If he tries to flirt with you, keeps texting you, or in anyway disregards this, tell him that you will have to speak with HR.

mammadiggingdeep · 16/12/2013 18:48

Onemorechap...
It bugs me so much when people describe affairs the way you have just done. Do you want a pat on the back??

It takes big balls to say 'I'm leaving'. It's bloody hard. You took the easy, cheaters way out. As for using the kids as a reason for leaving, well, when your sar having a drink with your kids aged 25 and they say "so, how did you leave mum then", how are you going to feel to say "I knew it was over, wasn't happy so I started seeing your step mum. After several months of sneaking about and disrespected the woman who have birth to you." Nice. If you were so unhappy you were self-medicating then you should have been an adult an sought help, not potentially fucked up other people's lives to gain your own happiness.

mammadiggingdeep · 16/12/2013 18:49

not leaving sat having a drink

OneMoreChap · 16/12/2013 20:01

LWIW

I disparage my XW?
What, because it's a woman we suddenly support those who commit DV, neh?

What changed to enable you to see your kids whether you would have left or not, affair or not? You disparage your ex-wife and do yourself a disservice in my view.

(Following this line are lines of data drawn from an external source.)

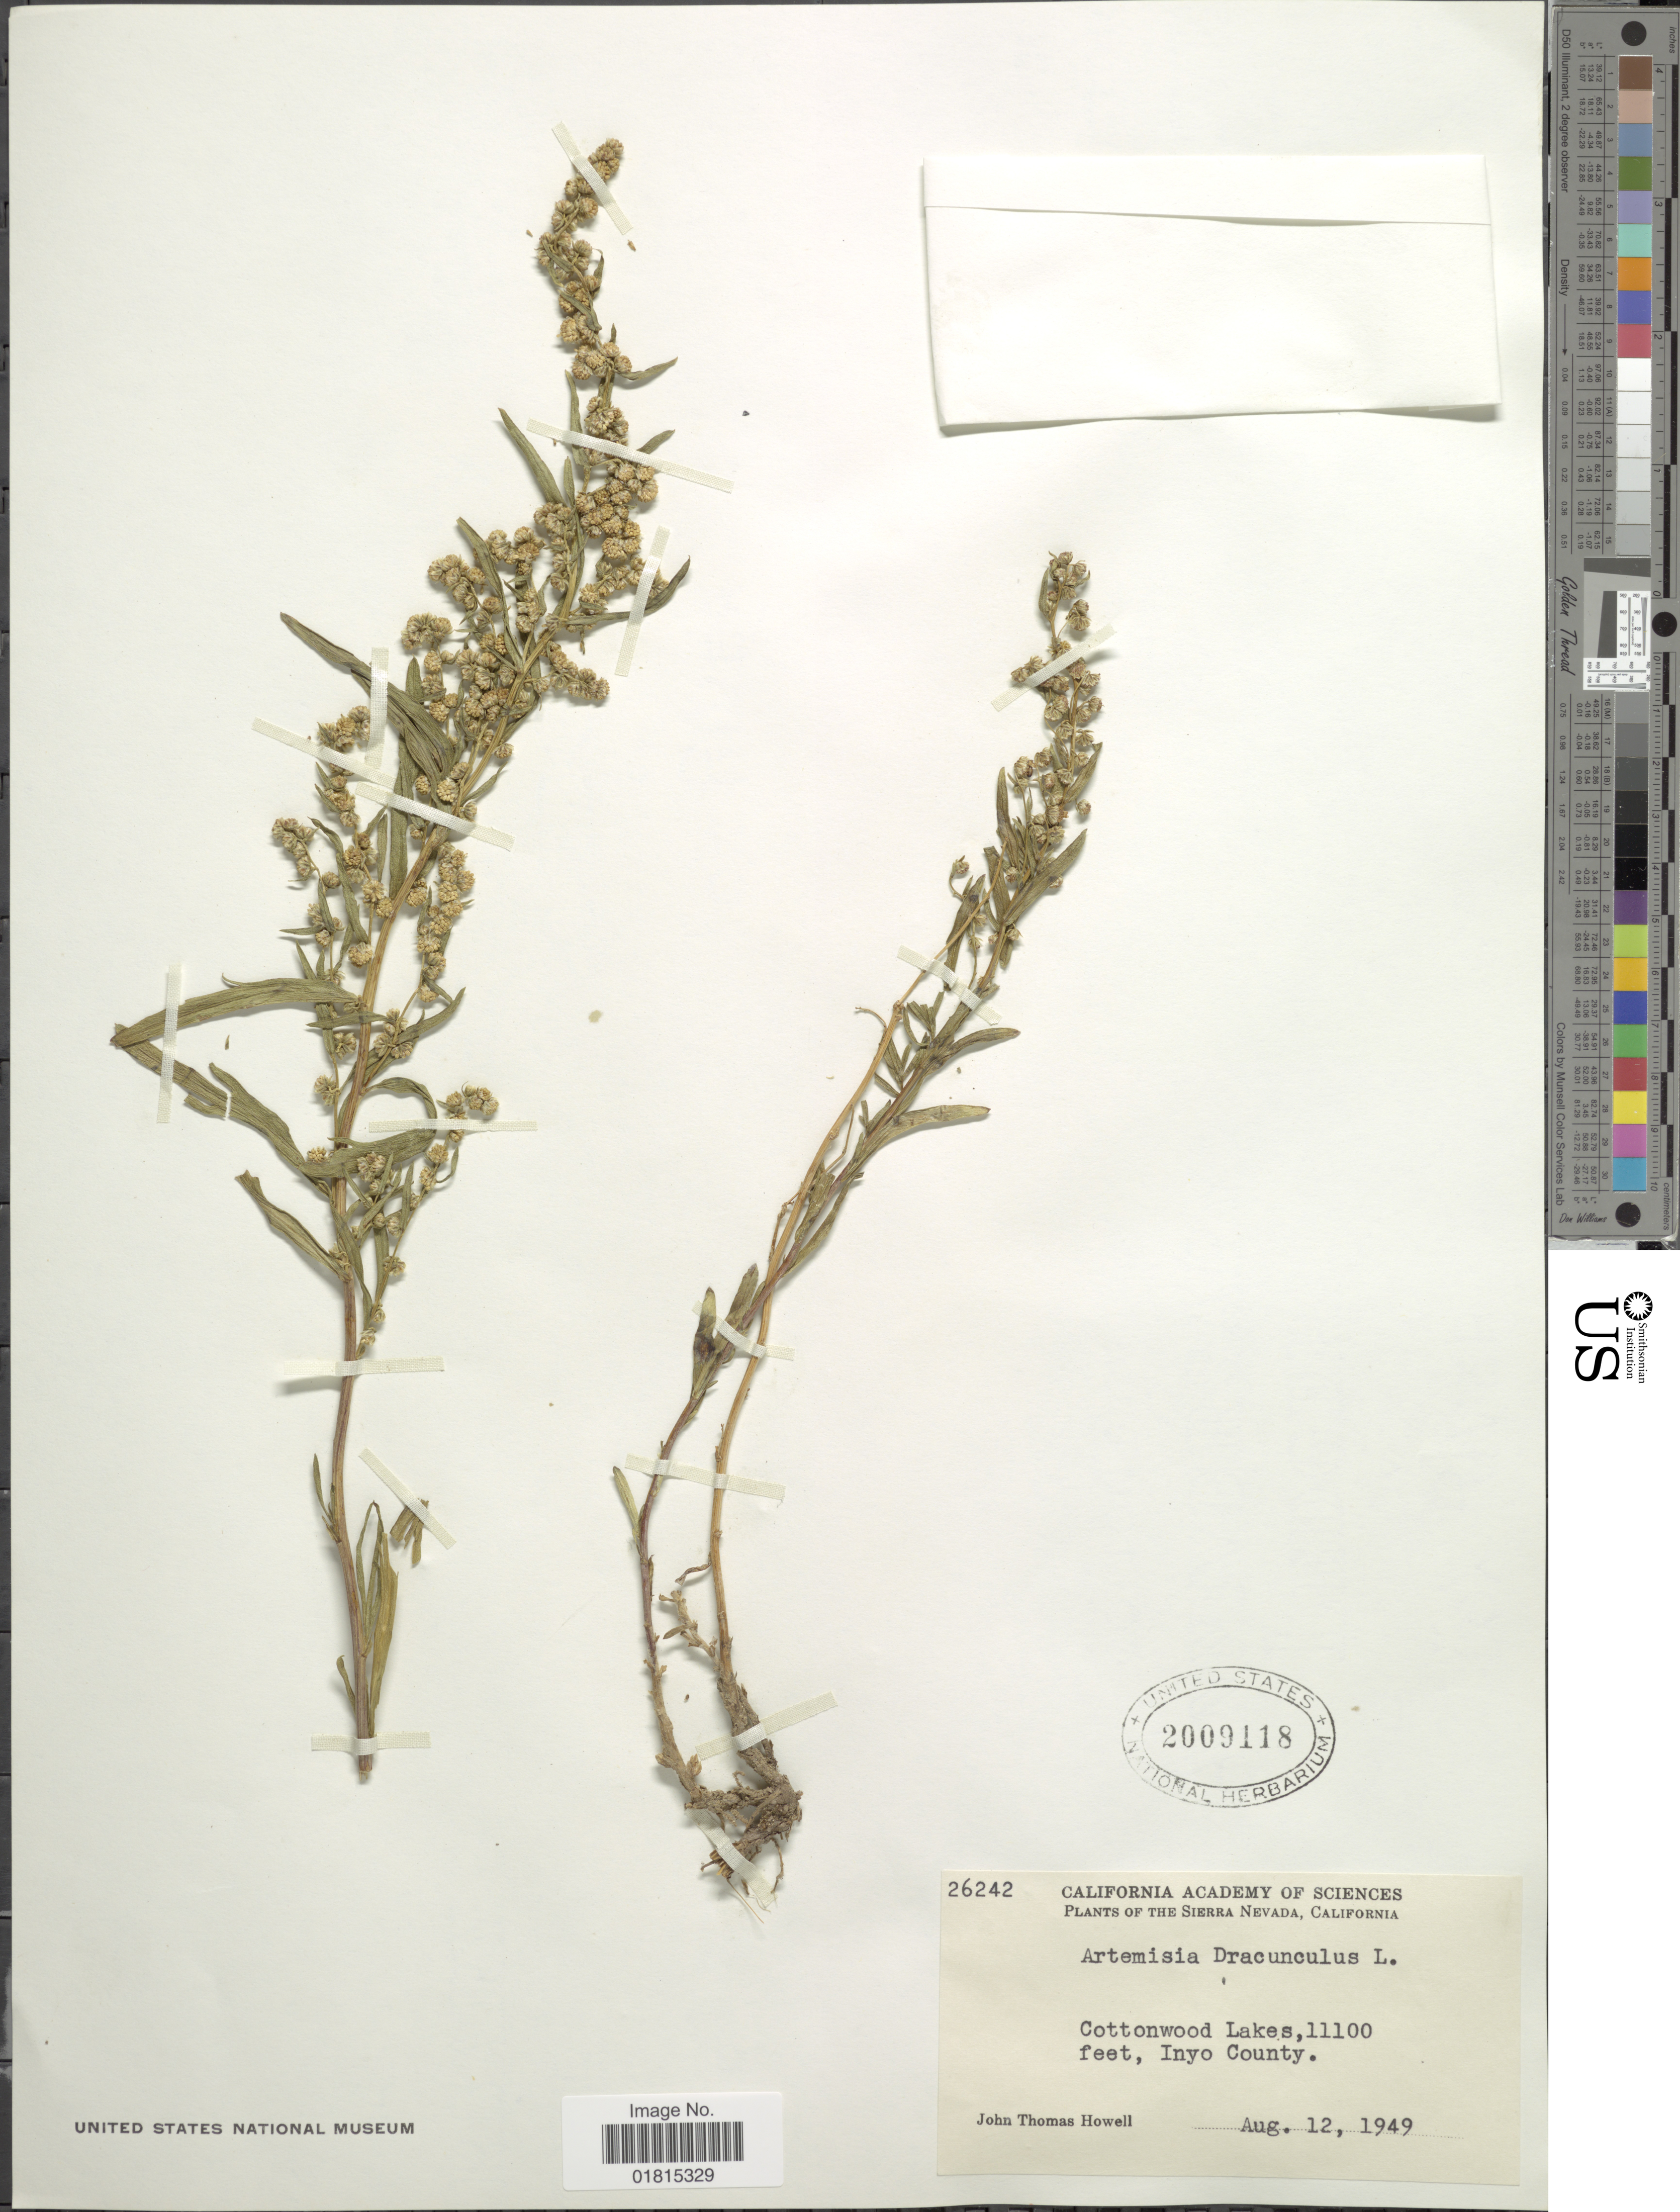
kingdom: Plantae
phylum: Tracheophyta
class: Magnoliopsida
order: Asterales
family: Asteraceae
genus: Artemisia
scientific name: Artemisia dracunculoides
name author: Pursh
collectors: J. T. Howell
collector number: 26242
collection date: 1949-08-12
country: United States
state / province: California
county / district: Inyo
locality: Sierra Nevada, California. Cottonwood Lakes, Inyo County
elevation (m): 3383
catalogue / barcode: US 2009118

I realised that I didn't have to put up with DV and I might actually be happy. XW was as I anticipated, meaning she had to get slung into court so I could see the children, she spirited away thousands of pounds I didn't have funds to pursue, and hit me up for ancillary relief - though the judge awarded in my favour in the end.

cjel
still think its an excuse OneMore,

Well, your opinion is certainly worth what I paid for it.

If you put so much effort into an affair, you could put that much into ending your marriage. Walk a mile in my shoes pilgrim, and check the fit.

OneMoreChap · 16/12/2013 20:02

mammadiggingdeep

That how you talk to DV survivors then?
Nice.

OneMoreChap · 16/12/2013 20:04

mammadiggingdeep

and yes, you charmer, my kids know all about how I was treated and why I left, and yes I have drinks with all of them.

so... FOTTOSOFATFOSM

LyingWitchInTheWardrobe2726 · 16/12/2013 20:13

OneMoreChap... So, why was it that you didn't just tell your wife that you wanted the marriage to end? If you were a victim of DV you had grounds to leave. Hell, we can leave a marriage just because we want to. Why wouldn't you have been able to see your kids? You ended up in court anyway. The affair was ancillary wasn't it?